To do: Below are lines of data; restate word for word those running from the line containing "G01X41894Y24102D01*" to the line containing "G01X21336Y23825D03*", inclusive, and no others.

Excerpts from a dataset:
────────────────────────────────────────
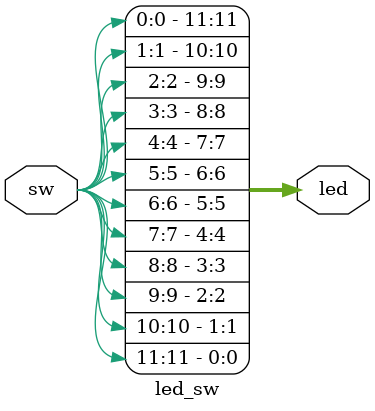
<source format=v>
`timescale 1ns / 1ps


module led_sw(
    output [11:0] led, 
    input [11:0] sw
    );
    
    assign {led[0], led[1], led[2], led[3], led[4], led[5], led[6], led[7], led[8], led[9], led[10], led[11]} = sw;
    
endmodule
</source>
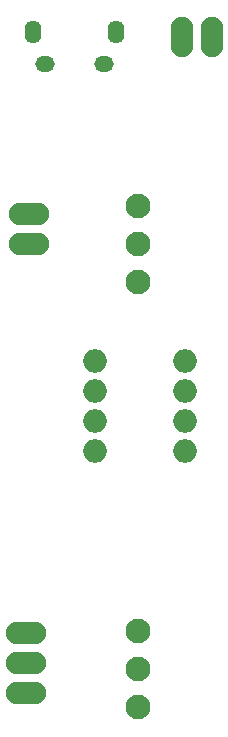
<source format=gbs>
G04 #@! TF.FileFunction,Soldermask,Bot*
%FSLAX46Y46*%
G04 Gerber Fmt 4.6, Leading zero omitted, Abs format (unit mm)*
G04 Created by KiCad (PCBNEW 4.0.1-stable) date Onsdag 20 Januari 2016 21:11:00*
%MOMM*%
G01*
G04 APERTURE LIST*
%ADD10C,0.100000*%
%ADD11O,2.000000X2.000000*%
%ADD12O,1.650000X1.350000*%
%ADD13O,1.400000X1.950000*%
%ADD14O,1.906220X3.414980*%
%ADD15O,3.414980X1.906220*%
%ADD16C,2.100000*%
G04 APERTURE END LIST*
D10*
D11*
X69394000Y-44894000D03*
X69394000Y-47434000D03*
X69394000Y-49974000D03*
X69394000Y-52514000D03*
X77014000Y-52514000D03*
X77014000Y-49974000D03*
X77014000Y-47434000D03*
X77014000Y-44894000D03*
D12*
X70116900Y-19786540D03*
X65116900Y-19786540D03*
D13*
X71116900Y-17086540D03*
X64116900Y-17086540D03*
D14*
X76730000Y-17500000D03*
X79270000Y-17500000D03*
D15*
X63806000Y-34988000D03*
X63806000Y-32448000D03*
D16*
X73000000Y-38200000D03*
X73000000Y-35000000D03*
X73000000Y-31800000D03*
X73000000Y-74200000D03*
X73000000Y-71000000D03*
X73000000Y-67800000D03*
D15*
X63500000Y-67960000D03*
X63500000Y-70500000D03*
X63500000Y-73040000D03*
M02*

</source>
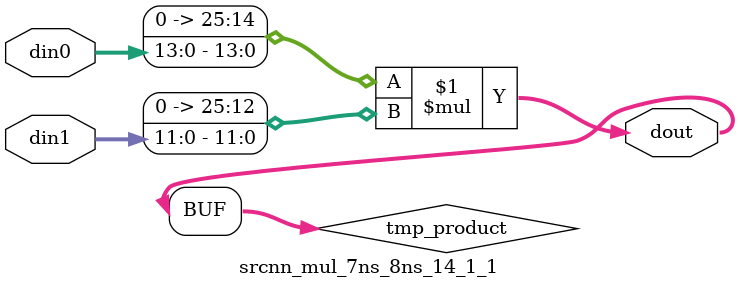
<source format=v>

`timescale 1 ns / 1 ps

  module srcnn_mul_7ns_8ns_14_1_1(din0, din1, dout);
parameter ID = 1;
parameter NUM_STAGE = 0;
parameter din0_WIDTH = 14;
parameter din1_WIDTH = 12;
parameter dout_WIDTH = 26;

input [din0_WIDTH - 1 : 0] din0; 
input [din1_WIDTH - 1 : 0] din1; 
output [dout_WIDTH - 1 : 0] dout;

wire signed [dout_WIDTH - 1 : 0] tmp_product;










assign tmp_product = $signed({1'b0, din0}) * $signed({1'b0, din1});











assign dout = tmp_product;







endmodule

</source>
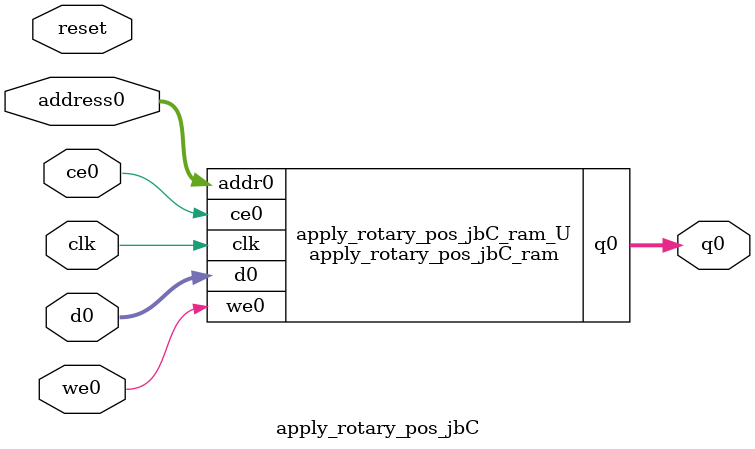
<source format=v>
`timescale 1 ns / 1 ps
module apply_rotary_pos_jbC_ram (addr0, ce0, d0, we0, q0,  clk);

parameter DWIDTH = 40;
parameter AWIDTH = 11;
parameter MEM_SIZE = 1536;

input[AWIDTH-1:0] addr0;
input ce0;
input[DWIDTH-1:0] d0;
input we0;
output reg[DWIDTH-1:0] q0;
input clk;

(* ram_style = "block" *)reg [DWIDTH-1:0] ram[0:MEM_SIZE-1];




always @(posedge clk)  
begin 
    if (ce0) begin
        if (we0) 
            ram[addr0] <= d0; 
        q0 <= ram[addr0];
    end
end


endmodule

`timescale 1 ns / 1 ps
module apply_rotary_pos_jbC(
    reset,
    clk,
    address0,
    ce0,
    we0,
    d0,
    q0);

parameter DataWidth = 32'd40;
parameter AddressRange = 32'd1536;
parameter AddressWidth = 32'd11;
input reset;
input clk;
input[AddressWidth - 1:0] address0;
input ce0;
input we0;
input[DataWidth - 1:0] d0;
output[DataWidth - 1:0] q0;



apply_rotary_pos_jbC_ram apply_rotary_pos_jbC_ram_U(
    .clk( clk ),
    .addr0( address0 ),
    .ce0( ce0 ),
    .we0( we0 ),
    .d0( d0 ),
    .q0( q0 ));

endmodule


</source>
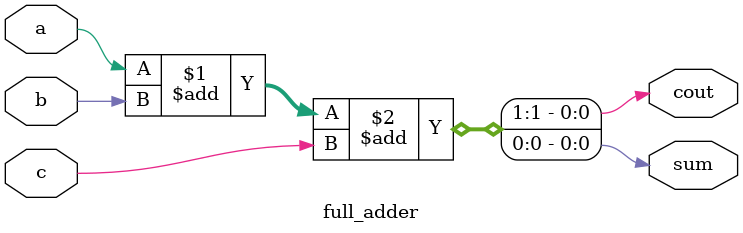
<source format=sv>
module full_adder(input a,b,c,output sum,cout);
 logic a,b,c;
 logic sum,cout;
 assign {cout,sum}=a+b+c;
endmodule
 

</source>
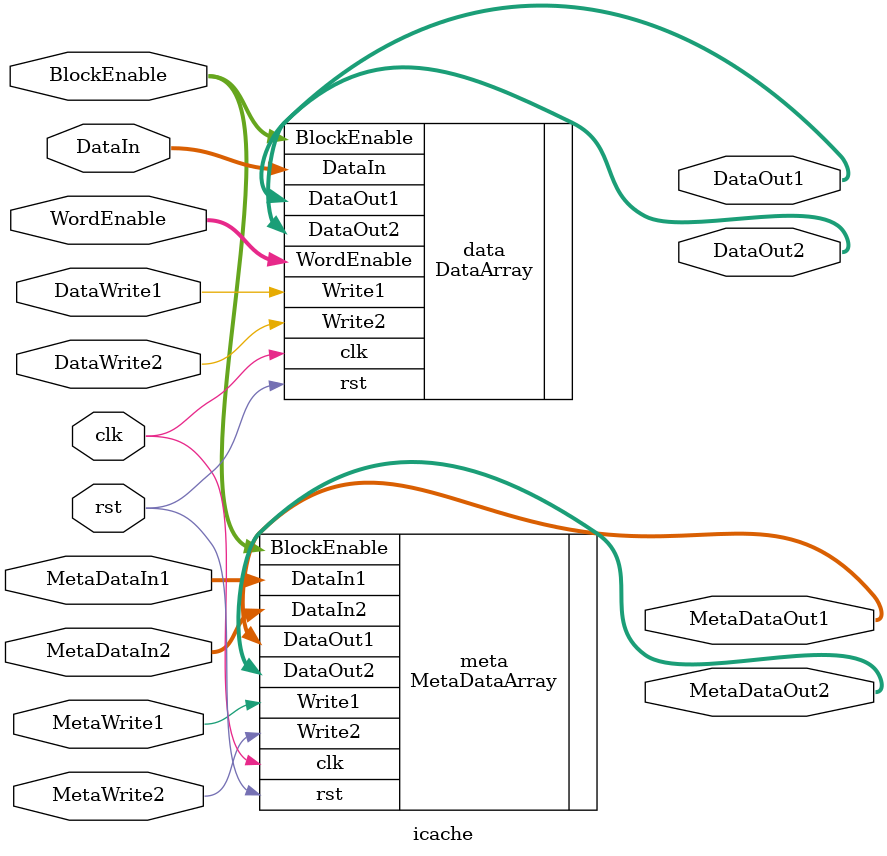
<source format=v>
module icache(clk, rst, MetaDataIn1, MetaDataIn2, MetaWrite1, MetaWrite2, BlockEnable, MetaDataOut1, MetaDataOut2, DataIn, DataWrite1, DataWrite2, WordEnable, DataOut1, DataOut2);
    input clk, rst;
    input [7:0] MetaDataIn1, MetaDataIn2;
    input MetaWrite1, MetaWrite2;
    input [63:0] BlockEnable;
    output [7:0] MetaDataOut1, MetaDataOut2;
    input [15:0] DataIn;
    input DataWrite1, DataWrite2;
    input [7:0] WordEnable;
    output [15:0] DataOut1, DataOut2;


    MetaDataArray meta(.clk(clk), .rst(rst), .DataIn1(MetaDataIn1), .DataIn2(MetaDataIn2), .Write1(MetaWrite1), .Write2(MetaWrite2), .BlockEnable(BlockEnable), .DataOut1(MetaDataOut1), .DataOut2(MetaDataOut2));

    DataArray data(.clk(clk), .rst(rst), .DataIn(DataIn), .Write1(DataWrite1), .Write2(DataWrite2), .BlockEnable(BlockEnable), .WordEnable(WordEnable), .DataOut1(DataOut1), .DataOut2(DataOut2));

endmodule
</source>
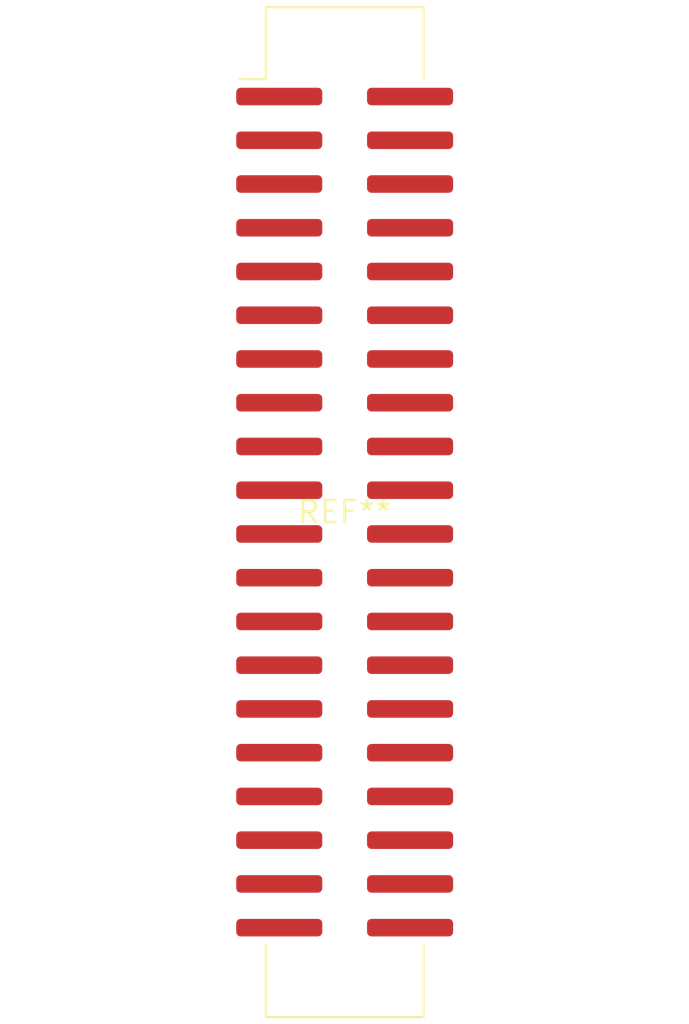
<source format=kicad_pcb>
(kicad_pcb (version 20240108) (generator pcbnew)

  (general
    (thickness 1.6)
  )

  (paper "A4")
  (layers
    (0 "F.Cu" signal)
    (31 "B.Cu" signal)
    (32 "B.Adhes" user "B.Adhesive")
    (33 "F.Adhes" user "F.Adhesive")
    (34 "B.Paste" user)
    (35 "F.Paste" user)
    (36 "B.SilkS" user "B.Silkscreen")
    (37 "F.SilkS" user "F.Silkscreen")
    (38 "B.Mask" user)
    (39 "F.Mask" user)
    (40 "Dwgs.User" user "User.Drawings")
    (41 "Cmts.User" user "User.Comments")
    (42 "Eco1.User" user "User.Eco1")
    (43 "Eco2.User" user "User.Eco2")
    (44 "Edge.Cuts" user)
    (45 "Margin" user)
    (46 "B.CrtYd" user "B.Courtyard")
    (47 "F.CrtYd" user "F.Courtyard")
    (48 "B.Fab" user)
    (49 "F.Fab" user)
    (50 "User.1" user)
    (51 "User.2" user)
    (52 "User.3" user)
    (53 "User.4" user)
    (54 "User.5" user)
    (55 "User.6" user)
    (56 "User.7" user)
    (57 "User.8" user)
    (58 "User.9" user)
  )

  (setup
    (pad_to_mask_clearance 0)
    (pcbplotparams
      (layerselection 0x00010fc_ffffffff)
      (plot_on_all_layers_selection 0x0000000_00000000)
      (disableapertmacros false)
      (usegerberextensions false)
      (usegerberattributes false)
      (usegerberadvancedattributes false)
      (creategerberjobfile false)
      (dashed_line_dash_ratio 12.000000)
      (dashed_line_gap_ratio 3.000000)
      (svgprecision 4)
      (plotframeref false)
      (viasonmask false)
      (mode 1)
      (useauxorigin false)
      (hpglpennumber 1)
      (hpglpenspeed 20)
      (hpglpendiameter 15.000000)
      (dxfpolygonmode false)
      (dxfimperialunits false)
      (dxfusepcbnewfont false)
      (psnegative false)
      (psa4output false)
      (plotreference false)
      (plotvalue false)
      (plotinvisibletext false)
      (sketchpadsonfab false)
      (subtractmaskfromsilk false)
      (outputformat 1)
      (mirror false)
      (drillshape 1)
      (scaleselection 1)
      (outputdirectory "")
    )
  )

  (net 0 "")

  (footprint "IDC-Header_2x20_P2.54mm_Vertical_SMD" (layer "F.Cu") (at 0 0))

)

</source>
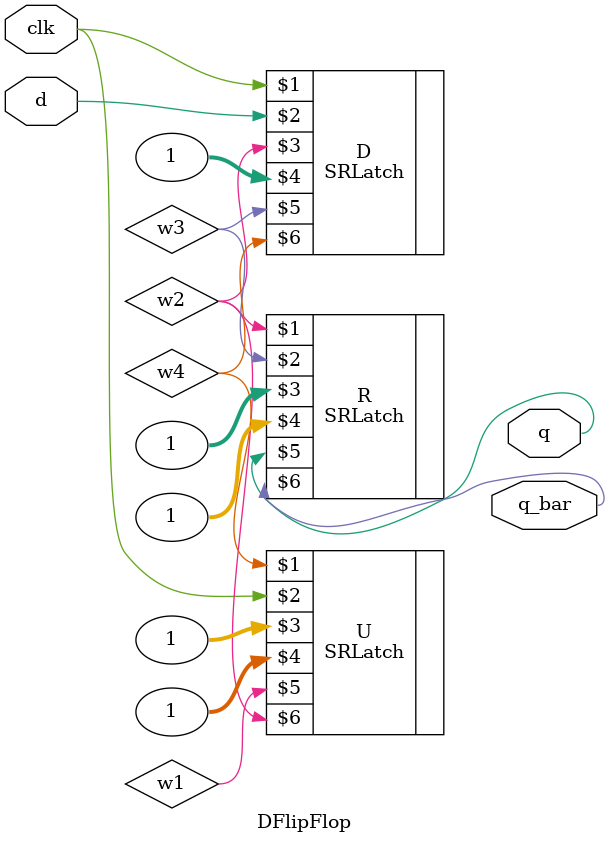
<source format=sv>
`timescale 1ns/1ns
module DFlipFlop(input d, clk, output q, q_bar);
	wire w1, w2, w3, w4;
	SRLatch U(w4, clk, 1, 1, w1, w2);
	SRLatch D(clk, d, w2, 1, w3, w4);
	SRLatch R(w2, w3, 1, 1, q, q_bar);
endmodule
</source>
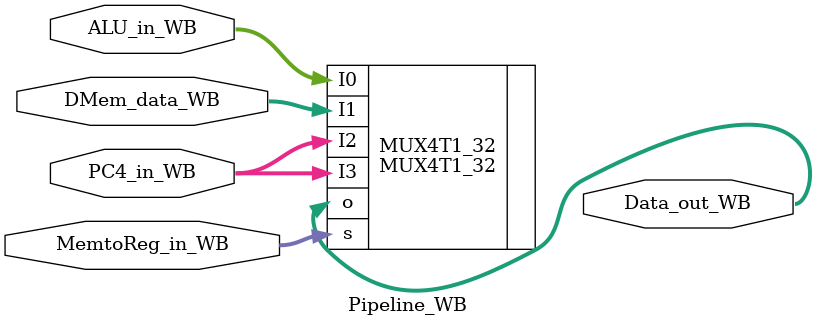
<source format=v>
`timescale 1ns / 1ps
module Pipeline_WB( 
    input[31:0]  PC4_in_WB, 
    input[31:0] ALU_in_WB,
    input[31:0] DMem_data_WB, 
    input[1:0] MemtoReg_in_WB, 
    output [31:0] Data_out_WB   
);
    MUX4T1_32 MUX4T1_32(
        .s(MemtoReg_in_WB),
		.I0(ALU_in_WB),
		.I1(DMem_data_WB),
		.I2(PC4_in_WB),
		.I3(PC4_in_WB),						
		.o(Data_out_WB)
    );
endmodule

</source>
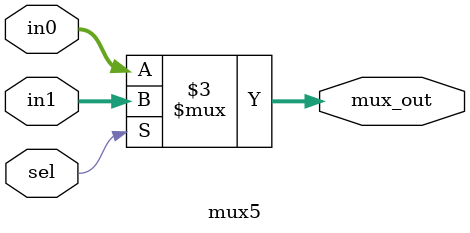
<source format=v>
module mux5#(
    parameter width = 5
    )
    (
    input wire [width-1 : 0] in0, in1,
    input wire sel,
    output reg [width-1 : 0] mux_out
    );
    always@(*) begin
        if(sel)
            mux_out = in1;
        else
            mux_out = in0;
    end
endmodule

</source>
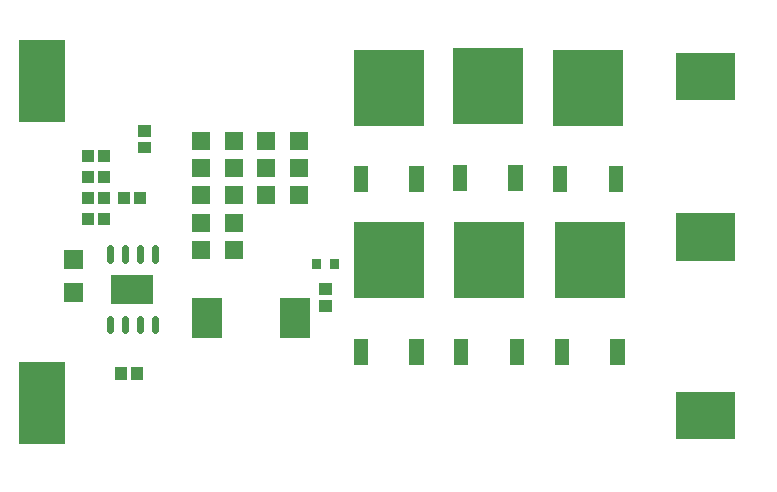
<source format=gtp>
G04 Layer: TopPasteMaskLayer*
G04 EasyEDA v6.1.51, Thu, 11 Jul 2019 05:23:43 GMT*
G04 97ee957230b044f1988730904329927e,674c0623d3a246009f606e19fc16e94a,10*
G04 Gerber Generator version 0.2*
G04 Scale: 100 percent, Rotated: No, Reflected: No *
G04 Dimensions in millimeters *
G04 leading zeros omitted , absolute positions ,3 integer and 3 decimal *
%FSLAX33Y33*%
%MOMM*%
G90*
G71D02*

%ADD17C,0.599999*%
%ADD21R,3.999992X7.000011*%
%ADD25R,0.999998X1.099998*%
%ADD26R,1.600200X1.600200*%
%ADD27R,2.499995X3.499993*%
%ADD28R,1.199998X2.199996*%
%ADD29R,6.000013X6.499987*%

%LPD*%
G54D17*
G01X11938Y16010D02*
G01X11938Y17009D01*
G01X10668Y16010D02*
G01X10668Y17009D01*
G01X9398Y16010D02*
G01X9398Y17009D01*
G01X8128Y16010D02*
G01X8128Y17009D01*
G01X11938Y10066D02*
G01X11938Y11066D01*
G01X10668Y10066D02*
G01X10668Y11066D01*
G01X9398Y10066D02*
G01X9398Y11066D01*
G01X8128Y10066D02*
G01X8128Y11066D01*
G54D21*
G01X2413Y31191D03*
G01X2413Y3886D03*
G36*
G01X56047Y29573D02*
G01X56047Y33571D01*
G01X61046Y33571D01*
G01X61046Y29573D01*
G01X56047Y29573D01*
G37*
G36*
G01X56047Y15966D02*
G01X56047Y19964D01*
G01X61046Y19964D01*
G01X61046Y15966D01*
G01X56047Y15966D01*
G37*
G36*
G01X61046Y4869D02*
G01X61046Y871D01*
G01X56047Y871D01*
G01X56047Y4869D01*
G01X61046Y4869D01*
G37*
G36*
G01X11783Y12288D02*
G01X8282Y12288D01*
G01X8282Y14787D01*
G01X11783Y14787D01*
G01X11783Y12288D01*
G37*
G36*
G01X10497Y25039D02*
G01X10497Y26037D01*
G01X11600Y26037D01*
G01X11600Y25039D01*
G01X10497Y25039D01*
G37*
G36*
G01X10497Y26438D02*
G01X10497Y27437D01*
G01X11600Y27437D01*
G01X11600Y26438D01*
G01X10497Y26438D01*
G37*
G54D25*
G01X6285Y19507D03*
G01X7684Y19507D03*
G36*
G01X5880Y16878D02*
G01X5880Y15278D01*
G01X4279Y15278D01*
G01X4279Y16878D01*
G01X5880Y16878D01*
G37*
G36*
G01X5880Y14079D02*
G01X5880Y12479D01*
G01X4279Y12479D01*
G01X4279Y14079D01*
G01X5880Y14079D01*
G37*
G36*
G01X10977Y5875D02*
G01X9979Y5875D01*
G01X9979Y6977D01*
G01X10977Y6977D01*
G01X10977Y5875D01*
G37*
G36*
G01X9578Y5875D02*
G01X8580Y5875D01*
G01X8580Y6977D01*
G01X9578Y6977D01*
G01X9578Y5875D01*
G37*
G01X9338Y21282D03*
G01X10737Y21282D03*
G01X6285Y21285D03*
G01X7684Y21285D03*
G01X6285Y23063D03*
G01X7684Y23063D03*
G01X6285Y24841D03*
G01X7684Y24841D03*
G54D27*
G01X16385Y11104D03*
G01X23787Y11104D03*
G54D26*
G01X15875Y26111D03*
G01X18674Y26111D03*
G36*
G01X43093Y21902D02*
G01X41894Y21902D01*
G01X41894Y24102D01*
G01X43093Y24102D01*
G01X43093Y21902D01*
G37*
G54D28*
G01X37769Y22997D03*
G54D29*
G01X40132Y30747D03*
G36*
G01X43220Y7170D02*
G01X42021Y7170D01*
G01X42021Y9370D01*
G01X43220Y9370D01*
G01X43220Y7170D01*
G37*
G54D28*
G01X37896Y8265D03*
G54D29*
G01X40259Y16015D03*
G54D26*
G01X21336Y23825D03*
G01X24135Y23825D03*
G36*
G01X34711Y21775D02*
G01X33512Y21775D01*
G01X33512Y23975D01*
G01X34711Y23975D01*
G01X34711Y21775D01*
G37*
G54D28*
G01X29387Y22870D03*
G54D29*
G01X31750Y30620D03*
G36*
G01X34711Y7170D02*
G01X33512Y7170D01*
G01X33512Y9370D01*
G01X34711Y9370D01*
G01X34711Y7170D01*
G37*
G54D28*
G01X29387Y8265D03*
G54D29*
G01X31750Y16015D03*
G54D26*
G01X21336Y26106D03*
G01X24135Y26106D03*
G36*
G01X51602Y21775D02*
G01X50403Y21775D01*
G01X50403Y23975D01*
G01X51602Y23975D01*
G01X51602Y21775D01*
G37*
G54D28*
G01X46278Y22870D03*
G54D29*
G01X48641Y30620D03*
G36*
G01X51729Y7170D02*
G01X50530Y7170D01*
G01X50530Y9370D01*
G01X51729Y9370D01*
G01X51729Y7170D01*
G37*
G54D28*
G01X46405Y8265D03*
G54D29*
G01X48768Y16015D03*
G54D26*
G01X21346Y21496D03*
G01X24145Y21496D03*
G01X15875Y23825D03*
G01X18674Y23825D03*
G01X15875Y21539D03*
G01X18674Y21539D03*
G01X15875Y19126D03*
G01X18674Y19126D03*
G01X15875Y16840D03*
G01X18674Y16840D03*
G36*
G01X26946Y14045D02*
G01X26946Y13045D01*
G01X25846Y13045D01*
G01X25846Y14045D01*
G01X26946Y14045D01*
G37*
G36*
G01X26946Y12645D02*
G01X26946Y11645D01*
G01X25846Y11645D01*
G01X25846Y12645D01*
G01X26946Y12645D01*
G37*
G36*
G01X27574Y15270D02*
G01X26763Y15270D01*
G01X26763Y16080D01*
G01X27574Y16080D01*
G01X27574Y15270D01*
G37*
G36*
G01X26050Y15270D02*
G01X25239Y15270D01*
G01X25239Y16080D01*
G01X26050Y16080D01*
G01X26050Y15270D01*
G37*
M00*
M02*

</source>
────────────────────────────────────────
Solution below:
G01X41894Y24102D01*
G01X43093Y24102D01*
G01X43093Y21902D01*
G37*
G54D28*
G01X37769Y22997D03*
G54D29*
G01X40132Y30747D03*
G36*
G01X43220Y7170D02*
G01X42021Y7170D01*
G01X42021Y9370D01*
G01X43220Y9370D01*
G01X43220Y7170D01*
G37*
G54D28*
G01X37896Y8265D03*
G54D29*
G01X40259Y16015D03*
G54D26*
G01X21336Y23825D03*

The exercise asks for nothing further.